Wisdom can mean different things to different people. The Greeks often thought of wisdom in speculative and abstract terms. They loved logic puzzles and riddles like “Can you step in the same river twice?” or “Can God make a rock so big that he can’t lift it?”
For Old Testament Jews, “wisdom” is typically associated with “practical wisdom.” Truth and wisdom is, for the Old Testament sage, that which holds water, that which is solid and reliable and not tricksy or delusional. The wise man both trusts God and keeps his powder dry. That’s why the wisdom literature of the Old Testament, such as Proverbs, is chockablock both with spiritual counsel to remember that the fear of the Lord is the beginning of wisdom and also with sensible advice on how to manage your money, conduct your business and raise your kids.

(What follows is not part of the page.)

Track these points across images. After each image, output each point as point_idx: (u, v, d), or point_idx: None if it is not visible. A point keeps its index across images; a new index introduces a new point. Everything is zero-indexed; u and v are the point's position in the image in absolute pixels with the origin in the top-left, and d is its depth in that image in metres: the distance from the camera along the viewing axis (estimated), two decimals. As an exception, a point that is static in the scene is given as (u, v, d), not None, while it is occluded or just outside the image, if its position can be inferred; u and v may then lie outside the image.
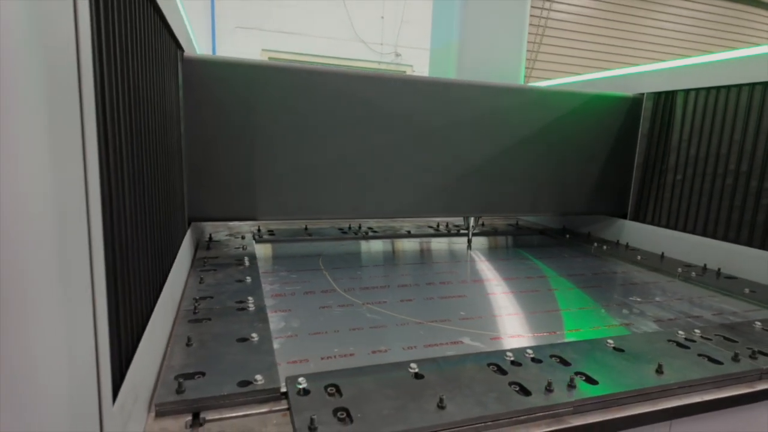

Yet for all these differences in outlook between Greeks and Jews, the curious thing about wisdom is that it is, for both Jew and Greek, typically portrayed in feminine terms. A king or sage may have wisdom, but Wisdom herself is usually imaged as a woman. So, for instance, the Greek word for wisdom is “Sophia,” and one who seeks wisdom is a “philosopher” or “friend of wisdom.”
Likewise, in the Jewish tradition, Wisdom is usually imaged as a woman. Proverbs 8:1: “Does not wisdom call? Does not understanding raise her voice?” Indeed, in the Jewish tradition — a tradition, mind you, of strict monotheism — Wisdom is even portrayed as a sort of quasi-divine figure working at the side of God Almighty to craft the whole of creation:
When he established the heavens, I was there; when he drew a circle on the face of the deep, when he made firm the skies above, when he established the fountains of the deep, when he assigned to the sea its limit … then I was beside him, like a master workman; and I was daily his delight, rejoicing before him always, rejoicing in his inhabited world and delighting in the sons of men (Proverbs 8:27-31).
This connection of the feminine with the wisdom of God comes to full fruition in the Catholic tradition in Mary, whom Catholic tradition honors with the title “Seat of Wisdom.” It is a curious title, but apt. Mary is the throne, but a throne only matters if there is a king to sit upon it. In contrast, Christ is not called the seat of wisdom by St. Paul. He’s called the “wisdom of God.” Through Mary’s “Yes” to God, the God of heaven and earth came and dwelt among us who had no eyes to see him. For the highest wisdom we could attain in the natural order was still not enough to save us from the blindness of sin without the help of grace. That is why Paul tells us:
“For Jews demand signs and Greeks seek wisdom, but we preach Christ crucified, a stumbling block to Jews and folly to Gentiles, but to those who are called, both Jews and Greeks, Christ the power of God and the wisdom of God” (1 Corinthians 1:22-24).
The supernatural wisdom we receive from the Holy Spirit — the wisdom Mary received into her very womb — is Christ, the power and wisdom, not of man, but of God. The wisest man in the Old Testament, Solomon, was admired by everyone of his time, yet he ended as a fool who forgot God, worshipped idols and impoverished his people. We thought Jesus a fool and a scandal and put him to death. But he was revealed as wisdom itself and has poured himself out on us ever since.
The last — and greatest — of confirmation’s sanctifying gifts is wisdom. May God give the whole world the wisdom he enthroned in the womb and heart of Mary.